--- START Text extract ---

Besides, much research has been conducted to speed up the requirements analysis process by identifying and analyzing requirements information from, for example, domain documents [4,15,16,17], developers’ online chats [18], and product descriptions [19,20]. The primary results of these studies are features [19,20,21,22,23,24,25], requirements-related sentences [4,15,16,18,26,27,28,29], and requirements classifications [22,30,31]. Although these resources are relevant and helpful for requirements acquisition and generation, they are only separate pieces of information. Requirements analysts still need to spend significant efforts to understand them, to integrate them with the project background, and then, to specify the final requirements by following at least one requirements syntax [16].

In this work, we aim to automatically generate the requirements statement draft once the analyst has an intuitive idea and can provide two or more keywords (phrases) of the desired requirements. Optionally, the analyst can also suggest the syntax roles of part of or all keywords. We hope to recommend the requirements specifications, although requirements analysts probably need to revise our generation for the final acceptance.

In this paper, we propose an approach, named ReqGen, to generate requirements specifications from the keywords (phrases) provided by requirements analysts. In particular, three critical designs are proposed based on the basic Unified pre-trained Language Model (UniLM) [32], which was selected as the backbone of our framework because of its promising performance in natural language generation (NLG) tasks [32,33,34]. Like other pre-trained language models, UniLM can adapt to downstream tasks smoothly through light fine-tuning [35]. What is more, its parameter sharing design makes the learned text representations more general since the corpus context is utilized in different ways during the pre-training procedure, which helps mitigate overfitting to any single LM task [32]. First, we injected domain knowledge in the format of pseudo-sentences created from domain ontologies into several selected layers of UniLM. Second, we used a copy mechanism in the training phase and set the given keywords as a hard constraint to ensure that they occur in the final statements. Last but not least, we designed a requirements-syntax-constrained decoding approach to accommodate the requirements syntax constraints of the generated statements, given that well-formed requirements should follow a certain syntax [5,36,37].

--- END Text extract ---
--- START Data listing ---

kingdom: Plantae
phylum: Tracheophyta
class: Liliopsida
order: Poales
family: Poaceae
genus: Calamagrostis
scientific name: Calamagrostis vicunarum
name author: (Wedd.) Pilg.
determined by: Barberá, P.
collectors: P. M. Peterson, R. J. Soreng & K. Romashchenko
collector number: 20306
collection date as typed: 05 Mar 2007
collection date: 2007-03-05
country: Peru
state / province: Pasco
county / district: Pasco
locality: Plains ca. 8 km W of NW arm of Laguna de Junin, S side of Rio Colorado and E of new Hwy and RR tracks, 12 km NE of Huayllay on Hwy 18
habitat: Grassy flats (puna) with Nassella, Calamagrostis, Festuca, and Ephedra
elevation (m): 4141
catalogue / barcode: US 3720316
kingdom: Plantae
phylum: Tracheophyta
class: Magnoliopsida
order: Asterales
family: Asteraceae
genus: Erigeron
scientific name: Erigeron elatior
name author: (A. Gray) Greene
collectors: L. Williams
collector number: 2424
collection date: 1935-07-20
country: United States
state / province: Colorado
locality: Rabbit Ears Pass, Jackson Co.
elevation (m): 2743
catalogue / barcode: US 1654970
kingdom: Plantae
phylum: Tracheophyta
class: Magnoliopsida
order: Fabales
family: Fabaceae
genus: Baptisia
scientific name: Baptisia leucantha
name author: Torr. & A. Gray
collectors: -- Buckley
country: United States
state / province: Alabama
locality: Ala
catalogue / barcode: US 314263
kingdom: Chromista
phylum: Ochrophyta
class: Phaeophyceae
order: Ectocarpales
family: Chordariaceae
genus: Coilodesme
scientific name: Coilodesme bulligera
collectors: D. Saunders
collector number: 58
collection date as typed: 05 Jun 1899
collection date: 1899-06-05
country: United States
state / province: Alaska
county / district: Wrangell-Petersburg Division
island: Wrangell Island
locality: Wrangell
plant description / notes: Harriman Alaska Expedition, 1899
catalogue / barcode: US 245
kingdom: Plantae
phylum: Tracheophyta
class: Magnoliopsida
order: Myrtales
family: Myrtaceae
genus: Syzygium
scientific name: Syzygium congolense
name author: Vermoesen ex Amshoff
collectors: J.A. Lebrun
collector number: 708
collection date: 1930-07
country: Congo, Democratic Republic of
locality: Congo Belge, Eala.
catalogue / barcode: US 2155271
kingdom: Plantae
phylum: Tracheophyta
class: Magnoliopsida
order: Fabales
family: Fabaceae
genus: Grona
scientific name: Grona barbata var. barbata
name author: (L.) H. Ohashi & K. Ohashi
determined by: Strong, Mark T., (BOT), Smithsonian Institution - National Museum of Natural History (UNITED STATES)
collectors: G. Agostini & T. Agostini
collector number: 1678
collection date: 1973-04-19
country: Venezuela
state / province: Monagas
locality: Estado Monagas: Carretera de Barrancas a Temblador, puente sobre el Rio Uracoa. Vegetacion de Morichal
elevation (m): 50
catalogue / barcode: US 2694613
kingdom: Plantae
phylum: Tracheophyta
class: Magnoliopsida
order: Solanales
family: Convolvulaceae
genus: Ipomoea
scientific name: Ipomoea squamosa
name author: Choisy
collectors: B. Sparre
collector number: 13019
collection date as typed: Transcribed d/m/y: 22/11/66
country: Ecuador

--- END Data listing ---

[What to do]
Continue the text on generating requirements specifications from keywords, starting after its last sentence.

[Response for this exercise]
To illustrate our approach, we contrived one example from a requirements instance of ISO/IEC/IEEE 29148:2018(E) [37], shown in Figure 1. Given that analysts can provide three keywords (i.e., landing, internal simulator, and ground) and their syntax roles (i.e., event, agent, and input, respectively), our ReqGen will firstly retrieve the keywords-related knowledge from the domain ontology and convert them into pseudo-sentences in the first stage. Then, these pseudo-sentences will be injected into UniLM, and the candidate requirements sentences will be produced in the second stage. In the third stage, ReqGen sorts the candidate sentences based on the default scoring in UniLM and our syntax-constrained measure in decoding and selects the final requirements draft. Finally, requirements analysts can edit the draft to obtain the final requirements statement.

To evaluate our approach, we conducted experiments on public datasets consisting of two domains, which were collected from previous work [38]. The results demonstrate the promising performance of ReqGen, especially on the dataset with a larger knowledge scale. The comparisons with six popular NLG approaches show that ReqGen obtains better Bilingual Evaluation Understudy (BLEU), Recall-Oriented Understudy for Gisting Evaluation (ROUGE), and requirements syntax compliance. We also show the effectiveness of the three proposed components in ReqGen using an ablation experiment. The major contributions of this work are as follows.

An approach, ReqGen, for automatically generating software requirements statements based on two or more keywords and their syntax roles.
The evaluation of ReqGen on two public datasets from different domains with promising results and suggestions for knowledge injection into pre-trained models.
The source code and experimental data made publicly available on Github https://github.com/ZacharyZhao55/ReqGen, accessed on 1 September 2022.

Significance: Requirements recommendation is a major concern in RE. Comparing with the traditional approaches, we took a step forward by recommending the requirements specification draft rather than only identifying the useful, but indirect information.

2. Background

This section describes three key techniques: UniLM, attention mechanisms, and bidirectional long short-term memory (Bi-LSTM).

2.1. UniLM

We used UniLM [32] as the backbone of our approach because of its good NLG performance [33,39]. UniLM is a multi-layer Transformer network with 786 hidden dimensions and 16 attention heads. Its parameter size is 340M, and the activation function is the Gaussian error linear unit (GeLU), the same as those of the Bidirectional Encoder Representation from Transformers (BERT) [40]. It is pre-trained using two unidirectional language models (LM), one bidirectional LM, and one seq2seq LM. For our requirements generation task, we configured it using seq2seq LM (also known as the encoder–decoder model). UniLM uses the 12-layer bidirectional Transformer encoder like BERT. Each encoder layer includes a multi-head attention and a feed-forward neural network. During decoding, UniLM uses beam search (the beam size is five in our implementation) to select the candidate tokens of top-k scores in each step.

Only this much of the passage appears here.